Risk managers are obligated to take the proper steps to detect fraudulent activity and to avoid becoming a naive conspirator, says Steve Lee, an investigator with Steve Lee & Associates, a forensic accounting and litigation consulting firm in Los Angeles. He has consulted on a number of high-profile fraud cases and says risk managers can reduce their vulnerability to billing scams with a few simple precautions.

But not enough do.

"Most hospitals, including the big research hospitals, fail miserably when it comes to having the controls in place that can spot this kind of fraud and keep you out of it before it's too late," Lee says. "If you were to pick up their audit reports, there typically are paragraphs describing all the failures to have controls in IT, invoicing, purchase orders — all the areas subject to fraud. That's what fraudsters look for. They exploit those gaps."

Much of the defense involves checking out the other party that you will be doing business with, reviewing documents, and even the physical facilities to make sure that the business is what it says it is.

"You need to bring the same kind of skepticism that auditors rely on," Lee says. "Don't assume that anything is true or that it is reasonable. Use a critical eye."

That means looking for red flags such as duplicate bills and documents, records that appear to be the same except for changing the patient's name, or durable medical equipment (DME) that is associated with no freight charges.

"You'd be surprised at how many invoices pass through a provider for DME with no reasonable freight charge," he says. "It's very rare for risk managers to step back and question the good deal you're getting from a vendor and ask why it is so cheap. If you have a vendor who is offering something that is way out of the cost range quoted by other vendors, that should make you very suspicious."

Some precautionary steps are easy and free, such as checking with the Better Business Bureau (BBB).
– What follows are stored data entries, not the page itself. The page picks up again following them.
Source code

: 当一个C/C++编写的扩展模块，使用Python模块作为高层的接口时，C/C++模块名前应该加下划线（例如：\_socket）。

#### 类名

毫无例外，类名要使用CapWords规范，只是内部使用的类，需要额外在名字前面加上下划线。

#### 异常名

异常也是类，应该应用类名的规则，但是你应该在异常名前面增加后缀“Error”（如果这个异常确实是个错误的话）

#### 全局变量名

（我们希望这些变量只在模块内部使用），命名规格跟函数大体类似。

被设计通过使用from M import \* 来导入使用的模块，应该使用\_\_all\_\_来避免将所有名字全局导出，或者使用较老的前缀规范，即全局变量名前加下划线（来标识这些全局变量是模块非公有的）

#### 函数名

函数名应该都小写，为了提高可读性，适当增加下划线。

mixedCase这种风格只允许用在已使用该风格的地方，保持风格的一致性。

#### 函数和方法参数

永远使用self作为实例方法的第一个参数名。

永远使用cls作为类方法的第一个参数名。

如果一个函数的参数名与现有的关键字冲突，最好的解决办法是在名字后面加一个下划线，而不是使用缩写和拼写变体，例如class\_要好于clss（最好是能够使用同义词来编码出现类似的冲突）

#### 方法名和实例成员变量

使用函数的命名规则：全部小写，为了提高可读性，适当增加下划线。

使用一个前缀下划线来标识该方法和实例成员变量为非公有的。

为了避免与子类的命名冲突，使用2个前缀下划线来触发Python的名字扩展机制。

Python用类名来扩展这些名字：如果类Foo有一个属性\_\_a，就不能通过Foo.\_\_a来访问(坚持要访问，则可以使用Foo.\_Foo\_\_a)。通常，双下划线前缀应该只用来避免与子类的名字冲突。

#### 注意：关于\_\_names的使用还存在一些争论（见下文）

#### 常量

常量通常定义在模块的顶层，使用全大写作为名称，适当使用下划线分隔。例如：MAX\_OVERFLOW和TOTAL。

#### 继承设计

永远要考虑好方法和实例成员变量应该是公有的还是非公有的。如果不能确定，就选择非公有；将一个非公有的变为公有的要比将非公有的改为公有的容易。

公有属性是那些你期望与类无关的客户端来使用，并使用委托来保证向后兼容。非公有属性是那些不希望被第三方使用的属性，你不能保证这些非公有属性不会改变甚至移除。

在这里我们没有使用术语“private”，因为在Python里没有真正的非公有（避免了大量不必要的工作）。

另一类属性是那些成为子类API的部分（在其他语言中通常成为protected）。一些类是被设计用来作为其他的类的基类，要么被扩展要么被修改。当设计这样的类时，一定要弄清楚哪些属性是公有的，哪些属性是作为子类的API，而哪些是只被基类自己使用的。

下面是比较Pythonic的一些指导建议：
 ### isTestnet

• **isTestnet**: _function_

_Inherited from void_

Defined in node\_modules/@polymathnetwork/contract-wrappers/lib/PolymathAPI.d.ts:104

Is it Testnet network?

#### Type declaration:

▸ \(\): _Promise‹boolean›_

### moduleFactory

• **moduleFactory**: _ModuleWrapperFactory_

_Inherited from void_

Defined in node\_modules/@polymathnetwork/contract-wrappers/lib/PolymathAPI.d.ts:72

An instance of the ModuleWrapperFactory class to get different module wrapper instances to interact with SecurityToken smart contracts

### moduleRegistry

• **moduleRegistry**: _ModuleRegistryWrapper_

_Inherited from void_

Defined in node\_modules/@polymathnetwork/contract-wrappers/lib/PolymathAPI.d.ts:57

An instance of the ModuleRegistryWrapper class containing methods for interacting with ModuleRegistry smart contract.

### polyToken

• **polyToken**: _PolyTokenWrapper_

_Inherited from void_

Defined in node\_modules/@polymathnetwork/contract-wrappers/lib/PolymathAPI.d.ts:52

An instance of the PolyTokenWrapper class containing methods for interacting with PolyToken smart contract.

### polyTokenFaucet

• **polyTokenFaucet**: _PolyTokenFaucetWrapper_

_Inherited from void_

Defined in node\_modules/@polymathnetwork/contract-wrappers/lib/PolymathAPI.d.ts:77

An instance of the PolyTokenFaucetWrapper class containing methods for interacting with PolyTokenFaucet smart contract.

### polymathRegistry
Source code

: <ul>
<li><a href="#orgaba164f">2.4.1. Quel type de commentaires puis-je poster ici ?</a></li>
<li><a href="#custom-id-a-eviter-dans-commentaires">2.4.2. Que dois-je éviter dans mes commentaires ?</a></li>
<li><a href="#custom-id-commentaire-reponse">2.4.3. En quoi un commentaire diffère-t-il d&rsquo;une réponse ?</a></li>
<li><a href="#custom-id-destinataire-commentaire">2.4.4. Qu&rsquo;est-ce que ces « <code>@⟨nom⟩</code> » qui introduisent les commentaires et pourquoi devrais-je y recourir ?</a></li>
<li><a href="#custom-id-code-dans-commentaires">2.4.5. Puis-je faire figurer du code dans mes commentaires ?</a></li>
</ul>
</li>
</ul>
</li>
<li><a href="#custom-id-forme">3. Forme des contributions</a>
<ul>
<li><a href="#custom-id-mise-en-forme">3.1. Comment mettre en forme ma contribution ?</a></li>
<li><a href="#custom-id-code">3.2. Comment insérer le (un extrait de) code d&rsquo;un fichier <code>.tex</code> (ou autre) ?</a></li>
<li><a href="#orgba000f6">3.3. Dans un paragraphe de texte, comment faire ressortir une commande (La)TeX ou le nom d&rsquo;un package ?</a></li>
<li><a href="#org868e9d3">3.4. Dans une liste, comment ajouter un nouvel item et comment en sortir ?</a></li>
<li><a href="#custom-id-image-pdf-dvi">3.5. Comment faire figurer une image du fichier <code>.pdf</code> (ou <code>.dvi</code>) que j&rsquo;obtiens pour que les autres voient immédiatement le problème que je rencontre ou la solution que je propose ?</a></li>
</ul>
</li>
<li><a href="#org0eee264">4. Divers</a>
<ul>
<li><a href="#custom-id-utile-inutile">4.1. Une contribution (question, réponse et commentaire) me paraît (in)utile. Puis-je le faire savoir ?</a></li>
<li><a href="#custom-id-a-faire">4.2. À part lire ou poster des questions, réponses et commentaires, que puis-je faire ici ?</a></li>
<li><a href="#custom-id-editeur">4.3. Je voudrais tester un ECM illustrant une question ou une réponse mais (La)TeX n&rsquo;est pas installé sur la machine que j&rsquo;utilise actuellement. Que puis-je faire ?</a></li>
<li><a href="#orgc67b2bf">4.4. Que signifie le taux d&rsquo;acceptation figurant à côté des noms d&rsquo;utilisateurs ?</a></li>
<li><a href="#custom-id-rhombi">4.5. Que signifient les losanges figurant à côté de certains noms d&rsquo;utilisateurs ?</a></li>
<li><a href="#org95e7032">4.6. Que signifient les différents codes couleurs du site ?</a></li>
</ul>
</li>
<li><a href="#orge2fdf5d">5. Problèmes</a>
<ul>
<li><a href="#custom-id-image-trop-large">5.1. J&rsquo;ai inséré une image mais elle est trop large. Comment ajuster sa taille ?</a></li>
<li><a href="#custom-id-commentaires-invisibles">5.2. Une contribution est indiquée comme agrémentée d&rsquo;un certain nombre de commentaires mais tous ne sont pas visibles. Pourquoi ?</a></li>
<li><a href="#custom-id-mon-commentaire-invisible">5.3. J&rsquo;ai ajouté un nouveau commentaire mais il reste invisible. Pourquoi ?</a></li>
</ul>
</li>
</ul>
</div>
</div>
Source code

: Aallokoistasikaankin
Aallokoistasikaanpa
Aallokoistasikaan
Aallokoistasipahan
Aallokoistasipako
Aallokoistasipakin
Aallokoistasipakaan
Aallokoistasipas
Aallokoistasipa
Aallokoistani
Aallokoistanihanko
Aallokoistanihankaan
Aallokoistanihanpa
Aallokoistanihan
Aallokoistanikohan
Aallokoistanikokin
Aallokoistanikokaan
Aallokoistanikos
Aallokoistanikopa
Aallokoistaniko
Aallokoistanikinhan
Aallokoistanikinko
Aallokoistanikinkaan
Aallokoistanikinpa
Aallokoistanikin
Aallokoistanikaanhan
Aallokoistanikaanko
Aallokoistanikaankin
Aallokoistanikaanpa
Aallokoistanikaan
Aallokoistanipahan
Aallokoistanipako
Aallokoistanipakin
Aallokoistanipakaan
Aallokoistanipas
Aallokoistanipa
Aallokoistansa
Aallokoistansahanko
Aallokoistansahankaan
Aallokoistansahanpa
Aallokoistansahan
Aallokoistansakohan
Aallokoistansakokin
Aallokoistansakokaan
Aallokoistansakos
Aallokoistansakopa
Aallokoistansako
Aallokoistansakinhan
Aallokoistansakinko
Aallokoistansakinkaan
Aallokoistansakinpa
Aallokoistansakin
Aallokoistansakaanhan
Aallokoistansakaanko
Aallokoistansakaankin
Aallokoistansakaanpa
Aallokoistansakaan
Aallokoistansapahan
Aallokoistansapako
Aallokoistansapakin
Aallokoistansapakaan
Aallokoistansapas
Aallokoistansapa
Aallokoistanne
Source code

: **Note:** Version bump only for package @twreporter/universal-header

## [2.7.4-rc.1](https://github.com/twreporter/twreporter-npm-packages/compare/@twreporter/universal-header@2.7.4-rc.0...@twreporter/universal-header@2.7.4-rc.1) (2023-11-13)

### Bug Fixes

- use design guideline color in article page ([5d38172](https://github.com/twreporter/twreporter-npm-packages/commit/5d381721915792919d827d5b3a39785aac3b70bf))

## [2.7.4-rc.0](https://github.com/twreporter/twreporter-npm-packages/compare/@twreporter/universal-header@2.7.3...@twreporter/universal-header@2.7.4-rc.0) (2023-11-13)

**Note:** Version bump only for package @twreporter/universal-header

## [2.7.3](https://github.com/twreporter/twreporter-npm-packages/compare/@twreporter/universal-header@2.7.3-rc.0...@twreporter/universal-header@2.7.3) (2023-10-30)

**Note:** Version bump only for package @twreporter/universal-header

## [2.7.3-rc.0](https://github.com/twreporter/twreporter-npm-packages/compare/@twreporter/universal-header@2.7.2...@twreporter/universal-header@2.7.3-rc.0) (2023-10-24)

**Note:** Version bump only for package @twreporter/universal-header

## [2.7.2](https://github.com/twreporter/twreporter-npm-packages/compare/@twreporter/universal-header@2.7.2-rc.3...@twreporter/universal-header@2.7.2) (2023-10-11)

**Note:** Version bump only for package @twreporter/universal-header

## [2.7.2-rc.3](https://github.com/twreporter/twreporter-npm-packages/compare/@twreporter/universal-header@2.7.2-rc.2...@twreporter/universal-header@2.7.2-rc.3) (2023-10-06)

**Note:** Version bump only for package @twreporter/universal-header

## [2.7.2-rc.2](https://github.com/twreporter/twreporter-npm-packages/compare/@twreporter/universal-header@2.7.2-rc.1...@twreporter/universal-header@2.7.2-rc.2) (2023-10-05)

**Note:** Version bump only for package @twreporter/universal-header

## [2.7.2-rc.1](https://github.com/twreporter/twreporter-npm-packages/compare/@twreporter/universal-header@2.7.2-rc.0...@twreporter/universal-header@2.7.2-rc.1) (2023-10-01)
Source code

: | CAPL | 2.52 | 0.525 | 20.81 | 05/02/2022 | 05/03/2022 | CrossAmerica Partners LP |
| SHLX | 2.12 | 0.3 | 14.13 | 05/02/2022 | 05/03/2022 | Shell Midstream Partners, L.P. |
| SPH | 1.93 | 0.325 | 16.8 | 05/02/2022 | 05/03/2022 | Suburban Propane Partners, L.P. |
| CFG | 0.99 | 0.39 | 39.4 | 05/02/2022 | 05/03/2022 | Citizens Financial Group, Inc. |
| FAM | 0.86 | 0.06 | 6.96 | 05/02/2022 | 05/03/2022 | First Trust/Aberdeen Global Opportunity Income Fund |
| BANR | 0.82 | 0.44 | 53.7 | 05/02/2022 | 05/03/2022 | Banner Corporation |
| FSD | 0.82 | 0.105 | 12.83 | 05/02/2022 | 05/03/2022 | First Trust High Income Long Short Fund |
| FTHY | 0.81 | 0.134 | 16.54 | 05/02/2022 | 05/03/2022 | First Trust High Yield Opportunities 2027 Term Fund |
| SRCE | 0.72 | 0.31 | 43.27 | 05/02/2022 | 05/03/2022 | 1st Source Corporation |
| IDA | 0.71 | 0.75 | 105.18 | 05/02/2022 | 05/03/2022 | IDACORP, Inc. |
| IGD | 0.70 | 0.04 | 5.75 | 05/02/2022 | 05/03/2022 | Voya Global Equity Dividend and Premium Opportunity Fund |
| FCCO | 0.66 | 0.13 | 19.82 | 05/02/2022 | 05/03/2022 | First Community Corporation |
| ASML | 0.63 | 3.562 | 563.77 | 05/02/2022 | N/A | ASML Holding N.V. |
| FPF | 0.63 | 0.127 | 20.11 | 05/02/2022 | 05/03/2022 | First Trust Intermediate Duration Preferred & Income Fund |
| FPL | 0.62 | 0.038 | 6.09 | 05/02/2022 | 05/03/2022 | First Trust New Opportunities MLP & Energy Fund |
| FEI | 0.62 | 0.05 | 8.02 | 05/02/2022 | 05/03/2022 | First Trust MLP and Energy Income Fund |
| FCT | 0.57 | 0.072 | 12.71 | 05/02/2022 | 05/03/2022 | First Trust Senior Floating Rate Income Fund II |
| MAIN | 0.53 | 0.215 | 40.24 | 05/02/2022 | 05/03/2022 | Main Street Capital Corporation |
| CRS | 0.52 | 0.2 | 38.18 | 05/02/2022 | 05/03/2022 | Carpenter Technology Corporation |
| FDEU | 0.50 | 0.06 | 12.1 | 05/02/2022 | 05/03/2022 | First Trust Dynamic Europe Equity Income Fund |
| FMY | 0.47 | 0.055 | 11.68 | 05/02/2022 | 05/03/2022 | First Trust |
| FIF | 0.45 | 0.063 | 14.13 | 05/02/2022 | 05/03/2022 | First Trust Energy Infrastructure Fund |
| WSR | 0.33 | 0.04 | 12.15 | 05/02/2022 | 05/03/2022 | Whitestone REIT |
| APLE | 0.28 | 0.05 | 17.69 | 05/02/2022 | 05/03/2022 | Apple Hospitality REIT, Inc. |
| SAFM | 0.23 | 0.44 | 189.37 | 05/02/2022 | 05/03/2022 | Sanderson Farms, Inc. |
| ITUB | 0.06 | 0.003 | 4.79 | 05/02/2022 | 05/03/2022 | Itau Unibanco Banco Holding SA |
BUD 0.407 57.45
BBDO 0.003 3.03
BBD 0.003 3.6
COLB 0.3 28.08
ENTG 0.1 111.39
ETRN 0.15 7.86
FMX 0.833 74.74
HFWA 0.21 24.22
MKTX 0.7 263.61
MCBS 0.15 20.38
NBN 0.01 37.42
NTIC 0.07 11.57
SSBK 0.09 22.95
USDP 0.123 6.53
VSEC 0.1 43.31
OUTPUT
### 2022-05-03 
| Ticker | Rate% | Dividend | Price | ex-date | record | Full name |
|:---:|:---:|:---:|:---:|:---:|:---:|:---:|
The vendor need not be a member of the BBB necessarily, but a score lower than a B- might raise suspicions, and the lack of any rating would be cause for worry. Also, checking the vendor's web site can be helpful, Lee says. If it provides no physical address, or contact is difficult, it could be a fly-by-night outfit.

Also, most states offer business information through the Secretary of State's office that can reveal the basic background of the company, such as the incorporation date and who the officers are.

"All this requires is time," Lee says. "It is basic diligence in terms of vetting a vendor, but it can be difficult, because you're taking people whose core job is moving paper and moving it as fast as possible, and now you're asking them to apply some skepticism to what they're seeing."

Lee also recommends establishing a fraud hotline through which employees and consumers can alert you to any concerns about impropriety. The difficulty here is maintaining vigilance with the hotline, Lee says.

"Just because Old Man Meyers has called six times and he's been wrong each time doesn't mean the seventh time he's automatically wrong," he says. "Maybe he sees black helicopters following him all the time, but the seventh time he's run into a crooked wheelchair provider who's trying to get him into some crooked deal."